-- PASSAGE PROVIDED follows --

Last night's performance held at Emory University's Dance Studio at the Schwartz Center for the Performing Arts challenged me. I still feel that talking about my family, my father is a private affair. How can I tote out the painful memories and wounds to a wider public than my family and friends? We had a full audience!
TECHNICAL DETAILS. Lynn observes as the Tech Support guy marks the floor to insure that the blanket for the two sisters would be placed correctly for the performance. We also chose lighting and practiced getting on and off stage--and yes, bowing! (photo by Hallelujah Truth)
But working on this performance "Love in Full Life and Length" has made my experiences clearer to me. The immense complexity of LOVE is beguiling. The legacy our fathers gave us is, in part, what their fathers and mothers gave them. My father did his best for me all the while dealing with his wounds from his childhood, the Korean Conflict, Vietnam War, and disappointing outcome of  a promising military career. Are a father's wounds, his daughter's wounds? My answer is a resounding "Yes." But I believe in the possibility of healing my wounds and in his too, even though he died 10 years ago. How?

Dancing on behalf of my father-daughter relationship repeatedly! 
 
GREEN ROOM EXPERIENCE. Emory Dance Director and Associate Professor Lori Teague (far right) prepares us for the beginning of the Fieldwork Showcase. It was very exciting to see performers warming up, eating, and communing! I sat quietly and went over the words I needed to say at the very beginning: "People talk a great deal about your education. But some good sacred memory from childhood, well perhaps that's the BEST education." (photo by Hallelujah Truth)

Dancing some of the good sacred memories repeatedly in developing material for our performance has already changed who I am in relation to my father and the rest of my life. Through movement and "re-storying" my past experiences, I have started to comprehend the love, courage, and good that my father gave me. I am now beginning to embody the many good sacred father memories while honoring his wounded body and soul. 

When I move in this father-daughter dance,  I also honor my childhood and the woman I am now. Performing "Love in Full Life and Length" with Lynn has been such an awesome odyssey. What a privilege to dance with another daughter in honor of our fathers,  ourselves, and love. I believe that we can heal our wounds.
FIELDWORK CRITIQUE. Post performance, members of "The Field" sit in front of audience members and other performers for a critique. Here Lynn Hesse is listening to a fellow "Fielder" on how he appreciated our side-by-side story! (photo by Hallelujah Truth)

-- PASSAGE PROVIDED concluded --

■ **TASKS AND EXERCISES**
• a. In the performance account, where was the performance held?
• b. Does each statement agree with the performance account? Answer yes or no for each, and quote the words that decide it. (i) The writer's father died 10 years ago. (ii) The performance drew only a small audience. (iii) Lori Teague is the Emory Dance Director.

-- GIVEN ENTRIES follows --

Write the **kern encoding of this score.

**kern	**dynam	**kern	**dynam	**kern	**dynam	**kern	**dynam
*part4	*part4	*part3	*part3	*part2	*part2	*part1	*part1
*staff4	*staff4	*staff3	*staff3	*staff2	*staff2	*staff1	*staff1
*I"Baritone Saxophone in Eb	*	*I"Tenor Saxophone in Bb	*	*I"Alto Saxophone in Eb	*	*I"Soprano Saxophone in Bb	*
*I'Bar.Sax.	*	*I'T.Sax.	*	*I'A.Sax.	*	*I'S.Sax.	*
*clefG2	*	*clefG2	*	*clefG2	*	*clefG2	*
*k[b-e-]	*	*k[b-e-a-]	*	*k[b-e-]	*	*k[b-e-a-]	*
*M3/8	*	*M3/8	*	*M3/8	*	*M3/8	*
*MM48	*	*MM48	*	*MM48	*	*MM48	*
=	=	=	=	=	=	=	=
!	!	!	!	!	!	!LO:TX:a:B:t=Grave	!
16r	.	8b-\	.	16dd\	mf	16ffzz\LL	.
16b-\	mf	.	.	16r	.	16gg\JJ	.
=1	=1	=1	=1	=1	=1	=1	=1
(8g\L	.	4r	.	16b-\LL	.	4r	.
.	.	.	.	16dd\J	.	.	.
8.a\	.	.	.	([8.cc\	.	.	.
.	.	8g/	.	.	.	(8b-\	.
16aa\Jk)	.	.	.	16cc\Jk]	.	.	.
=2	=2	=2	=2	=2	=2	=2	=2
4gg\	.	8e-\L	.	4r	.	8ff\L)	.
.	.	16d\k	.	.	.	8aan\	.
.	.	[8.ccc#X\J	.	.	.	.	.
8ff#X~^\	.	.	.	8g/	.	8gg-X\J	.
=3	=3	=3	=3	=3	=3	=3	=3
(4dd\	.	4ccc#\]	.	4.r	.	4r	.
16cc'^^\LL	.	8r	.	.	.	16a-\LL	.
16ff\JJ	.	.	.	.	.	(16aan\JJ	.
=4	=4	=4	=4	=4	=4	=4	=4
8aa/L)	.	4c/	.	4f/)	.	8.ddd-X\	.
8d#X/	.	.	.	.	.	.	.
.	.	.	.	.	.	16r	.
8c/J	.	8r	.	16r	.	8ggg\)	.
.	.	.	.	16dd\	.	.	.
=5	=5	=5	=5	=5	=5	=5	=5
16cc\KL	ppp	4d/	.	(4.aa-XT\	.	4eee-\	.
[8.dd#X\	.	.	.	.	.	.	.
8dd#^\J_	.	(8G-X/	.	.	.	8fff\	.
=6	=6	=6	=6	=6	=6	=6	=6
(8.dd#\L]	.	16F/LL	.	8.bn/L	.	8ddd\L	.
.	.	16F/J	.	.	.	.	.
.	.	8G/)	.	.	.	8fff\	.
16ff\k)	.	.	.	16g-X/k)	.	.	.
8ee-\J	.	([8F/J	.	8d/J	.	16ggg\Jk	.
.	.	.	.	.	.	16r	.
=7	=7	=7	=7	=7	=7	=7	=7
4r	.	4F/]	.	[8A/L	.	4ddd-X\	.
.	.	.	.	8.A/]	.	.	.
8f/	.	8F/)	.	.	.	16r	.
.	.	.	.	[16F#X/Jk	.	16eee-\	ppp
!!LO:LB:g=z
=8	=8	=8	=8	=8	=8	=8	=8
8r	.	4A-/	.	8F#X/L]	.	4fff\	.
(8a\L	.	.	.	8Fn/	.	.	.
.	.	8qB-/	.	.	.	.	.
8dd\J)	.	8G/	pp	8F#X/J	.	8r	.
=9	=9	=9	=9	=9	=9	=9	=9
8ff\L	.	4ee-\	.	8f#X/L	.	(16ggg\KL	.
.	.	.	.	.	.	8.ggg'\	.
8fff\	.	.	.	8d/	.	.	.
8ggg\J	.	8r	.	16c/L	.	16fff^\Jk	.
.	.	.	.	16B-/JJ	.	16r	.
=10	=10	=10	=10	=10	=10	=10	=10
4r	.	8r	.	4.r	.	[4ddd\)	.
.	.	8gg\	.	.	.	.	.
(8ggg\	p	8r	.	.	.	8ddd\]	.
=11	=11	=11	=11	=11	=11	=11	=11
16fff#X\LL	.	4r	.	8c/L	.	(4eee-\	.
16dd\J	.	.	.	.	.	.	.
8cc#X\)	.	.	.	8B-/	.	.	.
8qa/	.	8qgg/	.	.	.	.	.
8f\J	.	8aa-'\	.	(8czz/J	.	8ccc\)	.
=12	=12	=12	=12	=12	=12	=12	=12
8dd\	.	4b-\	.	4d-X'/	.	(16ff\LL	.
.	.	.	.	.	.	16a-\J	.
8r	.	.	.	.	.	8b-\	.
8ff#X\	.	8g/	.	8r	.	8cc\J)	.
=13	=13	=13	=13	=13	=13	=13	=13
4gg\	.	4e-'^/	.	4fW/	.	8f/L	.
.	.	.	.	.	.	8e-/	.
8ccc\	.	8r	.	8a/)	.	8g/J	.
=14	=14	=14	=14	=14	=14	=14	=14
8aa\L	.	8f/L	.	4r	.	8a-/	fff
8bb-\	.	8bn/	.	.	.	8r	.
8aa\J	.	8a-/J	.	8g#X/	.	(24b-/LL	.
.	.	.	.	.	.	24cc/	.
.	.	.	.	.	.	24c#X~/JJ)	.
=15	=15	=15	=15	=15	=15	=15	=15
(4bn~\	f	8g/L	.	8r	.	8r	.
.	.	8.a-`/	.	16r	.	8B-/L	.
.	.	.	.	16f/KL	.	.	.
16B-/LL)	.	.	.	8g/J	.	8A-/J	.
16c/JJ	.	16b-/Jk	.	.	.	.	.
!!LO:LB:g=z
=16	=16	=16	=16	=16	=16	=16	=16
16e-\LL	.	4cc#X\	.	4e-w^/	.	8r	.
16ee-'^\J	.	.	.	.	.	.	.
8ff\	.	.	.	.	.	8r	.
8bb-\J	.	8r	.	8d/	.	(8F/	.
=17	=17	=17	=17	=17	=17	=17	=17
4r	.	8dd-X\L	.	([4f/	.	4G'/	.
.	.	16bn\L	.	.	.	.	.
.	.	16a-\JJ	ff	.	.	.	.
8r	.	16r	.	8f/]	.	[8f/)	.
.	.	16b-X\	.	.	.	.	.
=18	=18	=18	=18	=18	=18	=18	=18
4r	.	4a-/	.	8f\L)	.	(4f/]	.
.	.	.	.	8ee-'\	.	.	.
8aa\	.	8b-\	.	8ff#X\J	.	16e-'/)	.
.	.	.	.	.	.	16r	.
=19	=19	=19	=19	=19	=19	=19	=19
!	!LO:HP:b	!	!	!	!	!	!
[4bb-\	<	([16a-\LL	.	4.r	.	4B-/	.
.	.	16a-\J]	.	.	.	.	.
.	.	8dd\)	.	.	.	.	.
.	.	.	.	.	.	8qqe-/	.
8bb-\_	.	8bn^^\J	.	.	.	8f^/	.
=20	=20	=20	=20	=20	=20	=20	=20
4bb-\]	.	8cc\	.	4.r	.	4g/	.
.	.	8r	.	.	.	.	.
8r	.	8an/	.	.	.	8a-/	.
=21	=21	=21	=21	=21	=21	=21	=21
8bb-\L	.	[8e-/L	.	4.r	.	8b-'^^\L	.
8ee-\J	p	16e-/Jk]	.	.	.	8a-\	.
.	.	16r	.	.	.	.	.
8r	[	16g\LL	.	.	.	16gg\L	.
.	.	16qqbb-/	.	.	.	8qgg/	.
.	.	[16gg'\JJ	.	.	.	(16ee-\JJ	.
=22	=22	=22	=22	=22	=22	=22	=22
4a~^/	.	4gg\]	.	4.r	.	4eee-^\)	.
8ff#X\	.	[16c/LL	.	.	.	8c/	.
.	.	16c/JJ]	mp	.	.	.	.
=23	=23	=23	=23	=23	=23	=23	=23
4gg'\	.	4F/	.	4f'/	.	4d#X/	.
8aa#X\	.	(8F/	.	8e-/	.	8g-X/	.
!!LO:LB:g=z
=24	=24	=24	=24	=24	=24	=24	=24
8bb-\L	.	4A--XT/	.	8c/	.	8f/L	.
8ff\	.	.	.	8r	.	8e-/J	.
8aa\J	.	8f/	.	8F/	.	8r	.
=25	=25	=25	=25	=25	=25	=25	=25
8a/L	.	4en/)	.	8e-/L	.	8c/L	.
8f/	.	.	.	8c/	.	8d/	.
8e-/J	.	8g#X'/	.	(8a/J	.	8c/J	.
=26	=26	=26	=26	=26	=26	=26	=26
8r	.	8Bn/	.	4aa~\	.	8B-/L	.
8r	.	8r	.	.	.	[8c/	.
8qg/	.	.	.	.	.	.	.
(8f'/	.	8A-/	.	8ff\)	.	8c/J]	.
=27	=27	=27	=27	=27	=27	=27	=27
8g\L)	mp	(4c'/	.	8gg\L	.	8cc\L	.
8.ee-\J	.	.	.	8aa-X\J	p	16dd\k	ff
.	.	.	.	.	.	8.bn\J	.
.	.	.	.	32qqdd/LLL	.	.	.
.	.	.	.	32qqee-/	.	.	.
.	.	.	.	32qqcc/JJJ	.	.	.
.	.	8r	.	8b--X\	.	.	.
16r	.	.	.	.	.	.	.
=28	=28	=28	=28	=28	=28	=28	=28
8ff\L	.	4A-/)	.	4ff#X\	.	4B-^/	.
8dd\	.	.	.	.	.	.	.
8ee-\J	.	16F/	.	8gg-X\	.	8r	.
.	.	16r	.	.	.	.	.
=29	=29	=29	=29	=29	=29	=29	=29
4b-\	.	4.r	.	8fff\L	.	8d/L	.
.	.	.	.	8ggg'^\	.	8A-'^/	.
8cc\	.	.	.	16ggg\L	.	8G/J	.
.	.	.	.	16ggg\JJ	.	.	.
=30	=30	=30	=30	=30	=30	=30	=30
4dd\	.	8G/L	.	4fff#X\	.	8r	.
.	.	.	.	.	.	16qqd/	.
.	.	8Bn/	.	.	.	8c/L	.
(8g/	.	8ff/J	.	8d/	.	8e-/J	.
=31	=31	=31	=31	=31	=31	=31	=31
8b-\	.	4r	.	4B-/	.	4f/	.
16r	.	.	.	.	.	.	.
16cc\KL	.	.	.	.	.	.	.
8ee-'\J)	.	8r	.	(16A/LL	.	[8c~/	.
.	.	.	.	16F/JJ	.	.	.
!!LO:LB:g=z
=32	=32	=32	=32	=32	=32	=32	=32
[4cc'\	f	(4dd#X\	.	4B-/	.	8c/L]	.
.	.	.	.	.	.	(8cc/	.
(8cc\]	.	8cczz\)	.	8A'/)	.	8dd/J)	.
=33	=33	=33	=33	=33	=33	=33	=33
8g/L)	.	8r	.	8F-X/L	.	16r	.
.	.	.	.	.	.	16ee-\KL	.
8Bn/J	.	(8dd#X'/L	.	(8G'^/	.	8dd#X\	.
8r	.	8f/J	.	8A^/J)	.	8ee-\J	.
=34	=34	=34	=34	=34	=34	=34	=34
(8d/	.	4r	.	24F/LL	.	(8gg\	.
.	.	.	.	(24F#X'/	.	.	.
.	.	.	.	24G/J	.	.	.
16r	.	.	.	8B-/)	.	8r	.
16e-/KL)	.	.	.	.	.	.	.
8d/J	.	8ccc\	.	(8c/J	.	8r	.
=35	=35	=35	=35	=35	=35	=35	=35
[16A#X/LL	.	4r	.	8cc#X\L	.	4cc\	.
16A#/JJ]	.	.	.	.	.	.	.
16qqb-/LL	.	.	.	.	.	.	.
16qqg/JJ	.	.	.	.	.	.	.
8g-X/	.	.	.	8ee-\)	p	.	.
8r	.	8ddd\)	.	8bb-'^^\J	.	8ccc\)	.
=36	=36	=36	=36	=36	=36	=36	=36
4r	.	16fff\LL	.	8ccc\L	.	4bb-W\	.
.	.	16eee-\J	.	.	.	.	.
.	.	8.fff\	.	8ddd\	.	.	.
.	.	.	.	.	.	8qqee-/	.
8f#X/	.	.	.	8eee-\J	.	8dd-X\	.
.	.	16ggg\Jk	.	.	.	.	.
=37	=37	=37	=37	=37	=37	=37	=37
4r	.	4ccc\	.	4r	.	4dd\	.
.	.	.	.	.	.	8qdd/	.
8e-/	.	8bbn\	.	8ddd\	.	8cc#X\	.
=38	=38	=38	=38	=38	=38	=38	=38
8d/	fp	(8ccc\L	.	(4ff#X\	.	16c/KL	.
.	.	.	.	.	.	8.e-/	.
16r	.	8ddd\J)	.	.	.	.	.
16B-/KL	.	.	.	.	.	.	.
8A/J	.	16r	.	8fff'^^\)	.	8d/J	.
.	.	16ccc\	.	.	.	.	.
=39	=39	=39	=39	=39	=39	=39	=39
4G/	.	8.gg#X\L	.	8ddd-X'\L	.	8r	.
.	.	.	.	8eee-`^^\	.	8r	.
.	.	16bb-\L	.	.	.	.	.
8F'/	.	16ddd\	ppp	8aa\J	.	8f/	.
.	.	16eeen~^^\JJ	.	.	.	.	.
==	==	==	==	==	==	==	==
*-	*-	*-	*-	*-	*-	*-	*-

-- GIVEN ENTRIES concluded --

■ **SET OF ANSWERS**
• a. At Emory University's Dance Studio at the Schwartz Center for the Performing Arts.

• b.
(i) Yes: "even though he died 10 years ago."
(ii) No: "We had a full audience!"
(iii) Yes: "Emory Dance Director and Associate Professor Lori Teague"